Оттого ли, что он стал смелее, или, может быть, движимый той же таинственной силой, он на миг остановился у ее кровати, а затем тихо лег рядом с ней. Она не вздрогнула на этот раз, и он с радостным изумлением обнаружил, что она не спит, – она ждала его, но притворилась спящей, чтобы не нарушить словом чудо прикосновения. Она обняла его одной рукой, его лицо коснулось ее лица на подушке, и их дрожащие губы слились в долгом поцелуе. Тони казалось, что он теряет сознание. Золотистый сумрак в его закрытых глазах становился все бледней и бледней, когда кровь отхлынула от мозга, но затем он стал разгораться все ярче и ярче, по мере того как кровь медленно возвращалась обратно, и, наконец, Тони открыл глаза и встретился с глазами Эвелины – нежными и сияющими. И это головокружительное блаженство прикосновения пронизывалось мыслью, что рука его стала прекрасной. Это был решительный момент в его жизни – отныне женское тело всегда будет для него прекрасным и желанным.

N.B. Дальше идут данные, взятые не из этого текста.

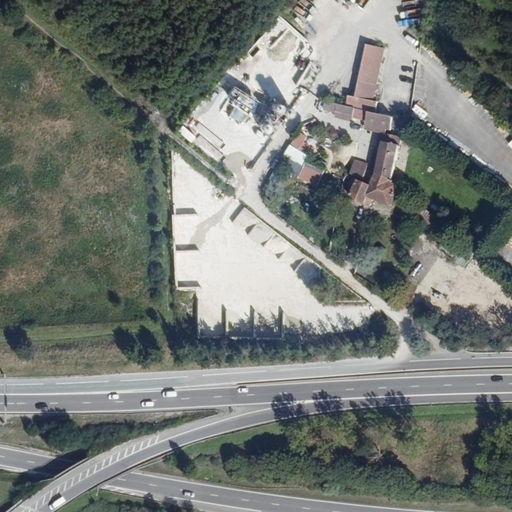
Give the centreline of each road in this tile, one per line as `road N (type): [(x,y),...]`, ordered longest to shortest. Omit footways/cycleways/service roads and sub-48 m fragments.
road 1 (track): [(22,0),(161,132),(400,317),(412,331),(403,365)]
road 2 (trunk): [(511,361),(0,392)]
road 3 (trunk): [(511,385),(0,397)]
road 4 (trunk): [(511,398),(263,415),(126,462),(45,511)]
road 5 (trunk): [(0,457),(331,511)]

Они лежали в объятиях друг друга почти неподвижно. Они потеряли представление о времени и им казалось, что пролетело лишь одно сверкающее мгновение, когда они услыхали бой часов, и Эвелина шепнула:
– Пора, уходи, дорогой мой, но приходи завтра.
– Ты похожа на лес, на солнце и цветы…
– Ш-ш. Тебе пора идти. Но приходи…
– Да.
Последний поцелуй – полустыдливое, полустрастное признание, и он ушел.
Каждое утро в течение всего пребывания Эвелины Тони на рассвете пробирался в ее комнату и лежал в ее объятиях, предаваясь новообретенному блаженству прикосновения. Все это было так непосредственно, так невинно. В первый раз Эвелина, должно быть, в самом деле испугалась его появления, и инстинктивно из страха уже готова была закричать и прогнать его, но что-то в прикосновении этих юношеских рук к ее девственному телу парализовало ее, заставило ее уступить этому прикосновению, сначала равнодушно, а потом вдруг с внезапным восторгом, захватившим ее так же неудержимо, как и его. Она оправдывала себя тем, что это всего лишь невинная игра с большим мальчиком, но втайне она чувствовала, что прикосновение его – это прикосновение мужчины. Его обожание и восторг привлекали ее так же неотразимо, как прикосновение его молодого, сильного мужского тела, так просто и естественно искавшего ее тела и так бессознательно будившего ее чувства. Она пробовала бороться с собой и даже убеждала себя, что не позволит больше этому большому мальчику ласкать себя и на другой день заперла на ключ дверь своей комнаты, когда ложилась спать. Но минут за десять до прихода Тони она проснулась, пролежала несколько минут напряженно, не двигаясь, затем быстро и бесшумно отперла дверь, постояла секунду перед зеркалом, а когда услыхала, что он взялся за ручку двери, легла и притворилась спящей.
В десять часов утра в день ее отъезда Тони вместе с родителями поехал провожать ее на станцию. Воспользовавшись моментом, когда мистер и миссис Кларендон отошли, Эвелина взяла его за руку и спросила:
– Ты не забудешь?
Он посмотрел ей в глаза и сказал:
– Никогда, никогда! Я буду носить тебя в своем сердце, ты будешь жить в нем, как жемчуг в раковине.
Она, по-видимому, была тронута и, помолчав, сказала:
– Обещай, что ты никогда никому не скажешь об этом, не проговоришься, пока я жива.
Он снова с обожанием посмотрел ей в глаза и промолвил:
– Даю тебе честное слово, дорогая Эвелина.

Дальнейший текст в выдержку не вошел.